Qu’importe si le sol est rouge
Sur le manège du jour,
elle tourne jusqu’à la nudité,
jusqu’au malaise,
jusqu’au désir éteint.
Son sexe, refuge incertain,
se dénude feuille à feuille.
Les miroirs tournent de plus en plus vite,
palais des apparences,
tourbillons des tempêtes,
marécages de l’oubli.
Son corps multiplié
ne répond plus à la prière lente
de la main qui l’ausculte.
Elle tourne à en perdre l’or de sa peau,
l’oiseau rare et la terre promise.
Elle tourne sur une valse absente.
Ses mains multiples jouent dans la lumière.
Ses vingt mains de sages-femmes,
de faiseuses d’anges,
de mangeuses d’étoiles et de langues,
déchirent le soupçon d’innocence.
Ses doigts fourchus tissent le temps,
ce mâle objet du désir.
Elle déchire le voile du temple,
les crochets traversent l’attente
pour y pendre nos carcasses de mots.
Son pouvoir coule sous la peau tel un venin.
Le génie de la lampe l’habite.
Elle dévore les espaces,
dénude ses proies jusqu’à l’os.
Son esprit en apesanteur
étrangle les rêves de passage.
Elle crée une nouvelle divinité.
Sa peau plus nue que l’eau,
sa peau d’orage
fait gémir les vagues.
Sa voix chargée d’échos
caresse la cicatrice d’un souvenir.
Le pardon est dans ses mains.

Bercée par la Sambre et la Meuse, Anne-Marie Derèse restera fidèle à la Wallonie et à ses légendes.
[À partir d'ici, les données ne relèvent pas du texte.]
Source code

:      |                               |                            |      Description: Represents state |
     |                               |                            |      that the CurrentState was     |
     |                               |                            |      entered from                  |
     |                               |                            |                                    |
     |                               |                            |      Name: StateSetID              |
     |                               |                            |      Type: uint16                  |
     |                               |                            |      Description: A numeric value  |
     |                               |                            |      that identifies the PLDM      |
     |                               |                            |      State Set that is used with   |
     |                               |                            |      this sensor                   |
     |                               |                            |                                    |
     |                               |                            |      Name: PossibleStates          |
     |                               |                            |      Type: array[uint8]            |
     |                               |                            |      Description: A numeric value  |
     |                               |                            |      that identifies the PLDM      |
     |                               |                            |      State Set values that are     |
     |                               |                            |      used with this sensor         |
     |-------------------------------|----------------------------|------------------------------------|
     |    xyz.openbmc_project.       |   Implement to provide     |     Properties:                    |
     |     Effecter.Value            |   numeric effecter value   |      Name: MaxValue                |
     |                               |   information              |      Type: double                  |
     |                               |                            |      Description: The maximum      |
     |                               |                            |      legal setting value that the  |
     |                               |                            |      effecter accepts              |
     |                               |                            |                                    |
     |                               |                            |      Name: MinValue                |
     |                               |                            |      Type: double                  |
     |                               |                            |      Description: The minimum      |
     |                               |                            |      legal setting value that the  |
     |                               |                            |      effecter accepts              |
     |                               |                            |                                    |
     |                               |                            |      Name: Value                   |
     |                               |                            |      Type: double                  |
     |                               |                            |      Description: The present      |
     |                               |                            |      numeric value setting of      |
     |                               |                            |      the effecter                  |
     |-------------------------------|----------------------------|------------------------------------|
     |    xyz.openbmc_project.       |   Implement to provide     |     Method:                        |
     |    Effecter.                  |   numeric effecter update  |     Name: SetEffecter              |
Elle a eu trois rencontres importantes dans sa vie : Andrée Sodenkamp, en 1977, qui lui ouvre les portes de la poésie et la conseille ; Alain Bosquet qui va beaucoup l’aider et l’encourager en lui ouvrant des maisons d’éditions parisiennes ; Liliane Wouters qui lui ouvre ses anthologies, une rencontre décisive. De nombreux recueils traduits et laurés virent le jour. En 2008, Le Coudrier proposait Qu’importe si le sol est rouge. Elle a reçu de nombreux prix dont le Prix Maurice Gauchez en 1980, le Prix Van Lerberghe en 1984 et le Grand prix de poésie en 2000.